| Job item |
Copy out the line that contains "List each element's" and the lines after it through the final one in the entries below, exactly, with no other lines.

========================================================================

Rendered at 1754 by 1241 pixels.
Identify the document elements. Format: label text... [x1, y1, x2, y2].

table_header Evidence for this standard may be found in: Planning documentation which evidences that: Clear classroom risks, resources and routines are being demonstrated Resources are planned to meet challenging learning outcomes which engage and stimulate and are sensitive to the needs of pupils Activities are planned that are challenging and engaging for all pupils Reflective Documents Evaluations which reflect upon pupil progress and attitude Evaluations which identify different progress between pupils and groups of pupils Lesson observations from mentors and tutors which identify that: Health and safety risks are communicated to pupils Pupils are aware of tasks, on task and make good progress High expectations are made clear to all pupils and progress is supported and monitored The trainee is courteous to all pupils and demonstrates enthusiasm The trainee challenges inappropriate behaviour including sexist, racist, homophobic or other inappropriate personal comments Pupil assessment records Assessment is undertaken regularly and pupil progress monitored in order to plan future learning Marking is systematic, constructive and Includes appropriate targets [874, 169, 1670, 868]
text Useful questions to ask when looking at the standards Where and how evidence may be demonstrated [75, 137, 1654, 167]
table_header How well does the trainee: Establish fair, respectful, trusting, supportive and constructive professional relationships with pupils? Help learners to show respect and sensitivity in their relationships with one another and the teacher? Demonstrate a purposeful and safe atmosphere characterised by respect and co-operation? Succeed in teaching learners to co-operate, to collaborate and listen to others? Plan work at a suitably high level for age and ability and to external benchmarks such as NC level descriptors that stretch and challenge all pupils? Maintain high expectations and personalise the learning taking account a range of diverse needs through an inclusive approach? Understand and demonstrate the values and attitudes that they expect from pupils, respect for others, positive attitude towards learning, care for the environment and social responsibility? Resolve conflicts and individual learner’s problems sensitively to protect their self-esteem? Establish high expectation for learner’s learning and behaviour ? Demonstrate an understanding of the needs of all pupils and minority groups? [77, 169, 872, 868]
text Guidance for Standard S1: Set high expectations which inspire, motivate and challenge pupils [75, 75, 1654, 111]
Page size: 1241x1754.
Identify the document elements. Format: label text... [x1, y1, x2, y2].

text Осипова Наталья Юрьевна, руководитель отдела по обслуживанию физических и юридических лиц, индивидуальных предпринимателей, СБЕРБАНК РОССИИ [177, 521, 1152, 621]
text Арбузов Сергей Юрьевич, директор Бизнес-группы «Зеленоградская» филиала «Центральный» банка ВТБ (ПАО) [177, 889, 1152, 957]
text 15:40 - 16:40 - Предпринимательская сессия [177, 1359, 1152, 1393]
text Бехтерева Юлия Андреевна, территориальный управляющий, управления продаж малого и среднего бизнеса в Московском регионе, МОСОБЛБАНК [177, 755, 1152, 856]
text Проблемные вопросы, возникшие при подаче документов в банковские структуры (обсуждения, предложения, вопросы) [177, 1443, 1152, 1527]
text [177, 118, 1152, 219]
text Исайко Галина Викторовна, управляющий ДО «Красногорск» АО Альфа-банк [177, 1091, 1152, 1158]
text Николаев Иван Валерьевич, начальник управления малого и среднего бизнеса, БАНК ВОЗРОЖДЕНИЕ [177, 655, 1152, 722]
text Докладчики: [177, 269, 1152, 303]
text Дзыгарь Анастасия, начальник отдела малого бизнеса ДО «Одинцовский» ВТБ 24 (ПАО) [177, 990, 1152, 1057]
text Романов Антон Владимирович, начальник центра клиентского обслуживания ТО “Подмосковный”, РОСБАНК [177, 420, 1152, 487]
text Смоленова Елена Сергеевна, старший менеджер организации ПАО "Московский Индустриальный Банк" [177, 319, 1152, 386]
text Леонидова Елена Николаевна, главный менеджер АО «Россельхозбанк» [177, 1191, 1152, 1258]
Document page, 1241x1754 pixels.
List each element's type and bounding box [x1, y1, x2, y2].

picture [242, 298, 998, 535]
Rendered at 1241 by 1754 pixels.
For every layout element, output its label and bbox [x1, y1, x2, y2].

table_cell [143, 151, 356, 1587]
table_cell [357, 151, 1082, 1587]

========================================================================

| Exercise result |
List each element's type and bounding box [x1, y1, x2, y2].

picture [242, 298, 998, 535]
Rendered at 1241 by 1754 pixels.
For every layout element, output its label and bbox [x1, y1, x2, y2].

table_cell [143, 151, 356, 1587]
table_cell [357, 151, 1082, 1587]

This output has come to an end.